Hafen also applies App-ID to nearly all his security policies, often coupled with User-ID. This way, if someone wants to use a particular application to work with a web service, the security policy will ensure that only that application, originating from the user's source ID and going out through the application's default port, is allowed.
Hafen points out, "Having the extra granularity that Palo Alto Networks App-ID and User-ID provide means that the traffic on our network is only the traffic we specifically allow, and nothing else."
Extending Next-Generation Security to Mobile and Remote Users
For STCU, another advantage of the Security Operating Platform is having GlobalProtect to extend next-generation security capabilities to mobile and remote users, even when they're not directly connected to the corporate network. Hafen installs the GlobalProtect app on all corporate-issued mobile devices, so whether employees use secure Wi-Fi in the office or personal internet connections at home, all their traffic is inspected and controlled based on corporate security policies.
"We received a lot of positive feedback from employees after we introduced GlobalProtect," Hafen reports. "People like that all they have to do is log on to their laptop and they're automatically connected to our secure network, regardless of their physical location."
He adds, "From a security perspective, I like that a remote user can't bypass the VPN from their laptop and start visiting sites that wouldn't be allowed on the corporate network. That had been a huge security gap in the past. With the always-on functionality of GlobalProtect, we're not leaving open any gaps in our security."
Centralized Management Saves Time, Accelerates Responsiveness
To simplify managing the Security Operating Platform, Hafen uses Panorama™ network security management, which provides a central vantage point from which to configure security profiles, monitor the network, store and analyze logs, and issue policy updates. This has proven to be a major time-saver.
"If I need to update the next-generation firewalls, it's blink-ofan-eye fast in Panorama – just about three clicks – where with traditional firewalls, it could take minutes, hours, or even days depending on the changes being made and how many devices are being changed," says Hafen. "I also like that I can have multiple logs open at the same time in Panorama. I set the logs to refresh every 60 seconds, which gives me a near-real-time view of everything happening on the network, and it's always right there at a glance, so I don't have to constantly go back and forth between different interfaces. If I need to investigate something, Panorama also lets me go back a lot farther in the logs than I could on the firewall itself. It saves me all kinds of time. And in this line of work, you need to spot issues and react to them as quickly as possible. Having a tool like Panorama at my fingertips is very helpful."

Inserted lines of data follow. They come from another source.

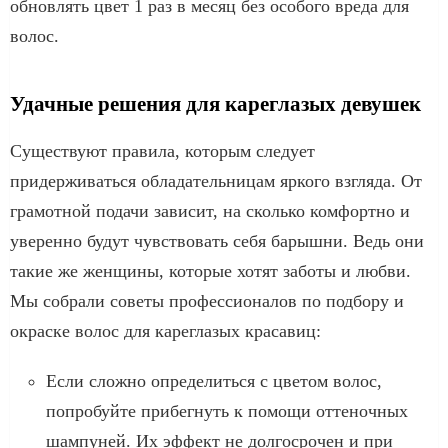
обновлять цвет 1 раз в месяц без особого вреда для
волос.
Удачные решения для кареглазых девушек
Существуют правила, которым следует
придерживаться обладательницам яркого взгляда. От
грамотной подачи зависит, на сколько комфортно и
уверенно будут чувствовать себя барышни. Ведь они
такие же женщины, которые хотят заботы и любви.
Мы собрали советы профессионалов по подбору и
окраске волос для кареглазых красавиц:
Если сложно определиться с цветом волос,
попробуйте прибегнуть к помощи оттеночных
шампуней. Их эффект не долгосрочен и при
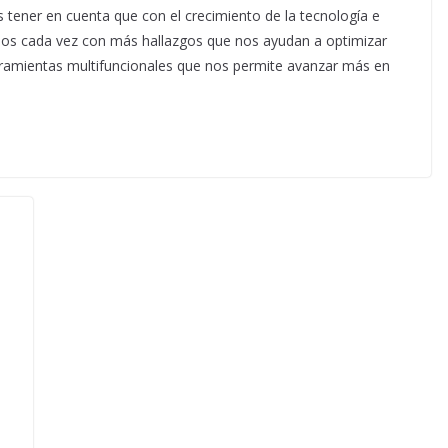
 tener en cuenta que con el crecimiento de la tecnología e
mos cada vez con más hallazgos que nos ayudan a optimizar
rramientas multifuncionales que nos permite avanzar más en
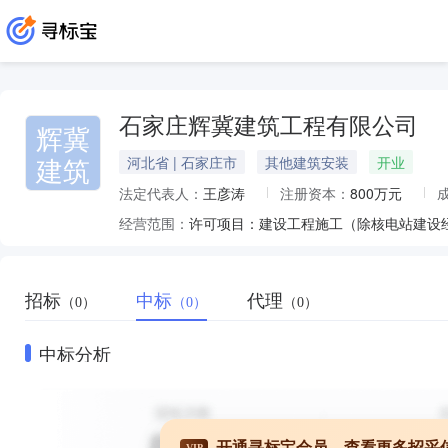
石家庄辉冀建筑工程有限公司
辉冀
建筑
河北省 | 石家庄市
其他建筑安装
开业
法定代表人：
王彦涛
注册资本：
800万元
经营范围：
招标
中标
代理
（0）
（0）
（0）
中标分析
开通寻标宝会员，查看更多招采
VIP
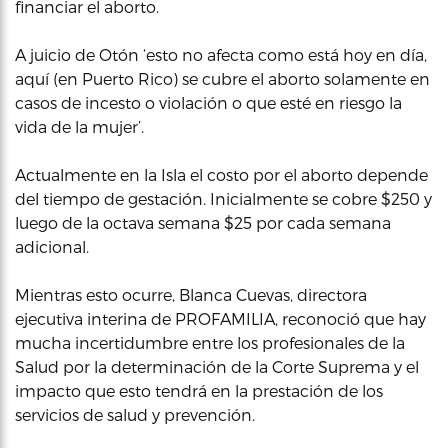
financiar el aborto.
A juicio de Otón ‘esto no afecta como está hoy en día,
aquí (en Puerto Rico) se cubre el aborto solamente en
casos de incesto o violación o que esté en riesgo la
vida de la mujer’.
Actualmente en la Isla el costo por el aborto depende
del tiempo de gestación. Inicialmente se cobre $250 y
luego de la octava semana $25 por cada semana
adicional.
Mientras esto ocurre, Blanca Cuevas, directora
ejecutiva interina de PROFAMILIA, reconoció que hay
mucha incertidumbre entre los profesionales de la
Salud por la determinación de la Corte Suprema y el
impacto que esto tendrá en la prestación de los
servicios de salud y prevención.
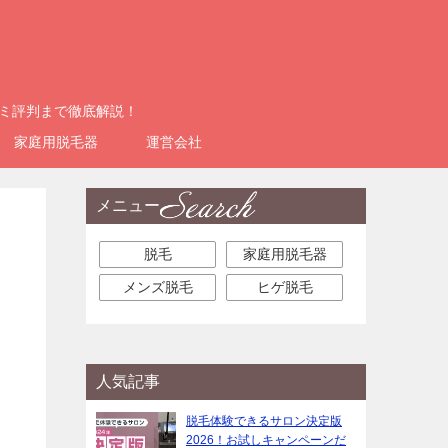
コミ評判まで徹底解説！
家庭用脱毛器
運営会社
メニュー
脱毛
家庭用脱毛器
メンズ脱毛
ヒゲ脱毛
人気記事
脱毛体験できるサロン決定版
2026！お試しキャンペーンだ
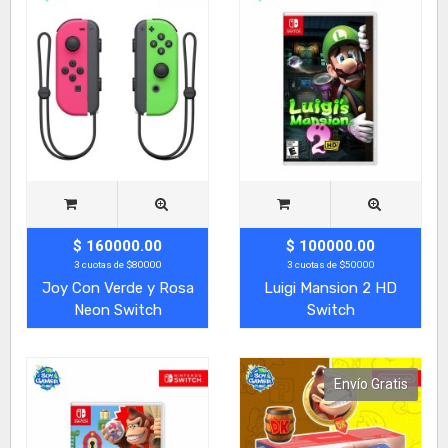
$ 160000.00
$ 100000.00
3 cuotas de $80000
3 cuotas de $50000
Joy Con Verde y Rosa
Luigi Mansion 2 HD
Neon Switch
Switch
Envío Gratis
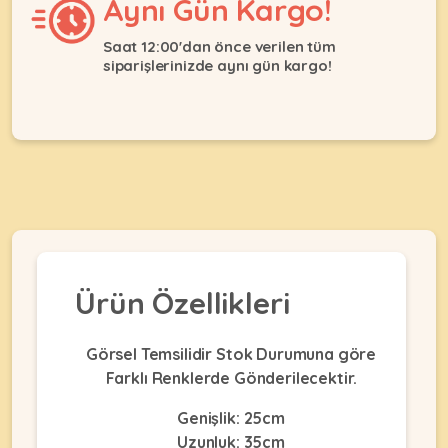
Aynı Gün Kargo!
Ağızlıklar
&
•
Kulübesi
Saat 12:00'dan önce verilen tüm
KUŞ
Bakım
&
siparişlerinizde aynı gün kargo!
&
Balkon
Sağlık
Ağı
ÜRÜNLERI
&
•
Eğitim
Kedi
Ürünleri
Kumları
•
&
•
Köpek
Koku
Gaga
Aksesuar
Gidericiler
Taşları
Ürünleri
&
•
BALIK
Kumlar
Kıyafetleri
Ürün Özellikleri
•
Kedi
•
•
ÜRÜNLERI
Tuvaleti
Kafesler
Konserveler
Görsel Temsilidir Stok Durumuna göre
ve
•
Farklı Renklerde Gönderilecektir.
Ekipmanları
•
Kafes
Kuru
•
Tülleri
Genişlik: 25cm
Mamalar
•
Kıyafetleri
Akvaryum
Uzunluk: 35cm
•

Hafen's experience with the Security Operating Platform has been so positive that he's now looking ahead to how Palo Alto Networks can extend STCU's security capabilities into the cloud.
"As we adopt cloud solutions, we're going to want a consistent approach to security whether workloads are running in our data center or in the cloud," Hafen advises. "With the Palo Alto Networks next-generation firewalls, it will be super easy to set up an IPsec tunnel between the cloud and our on-site platform so everything is working together, and allow us to apply our security policies consistently whether users are connected to the cloud, our data center, or working from home. That's the next stage in how we will maximize efficiency and security to serve our members the best way possible."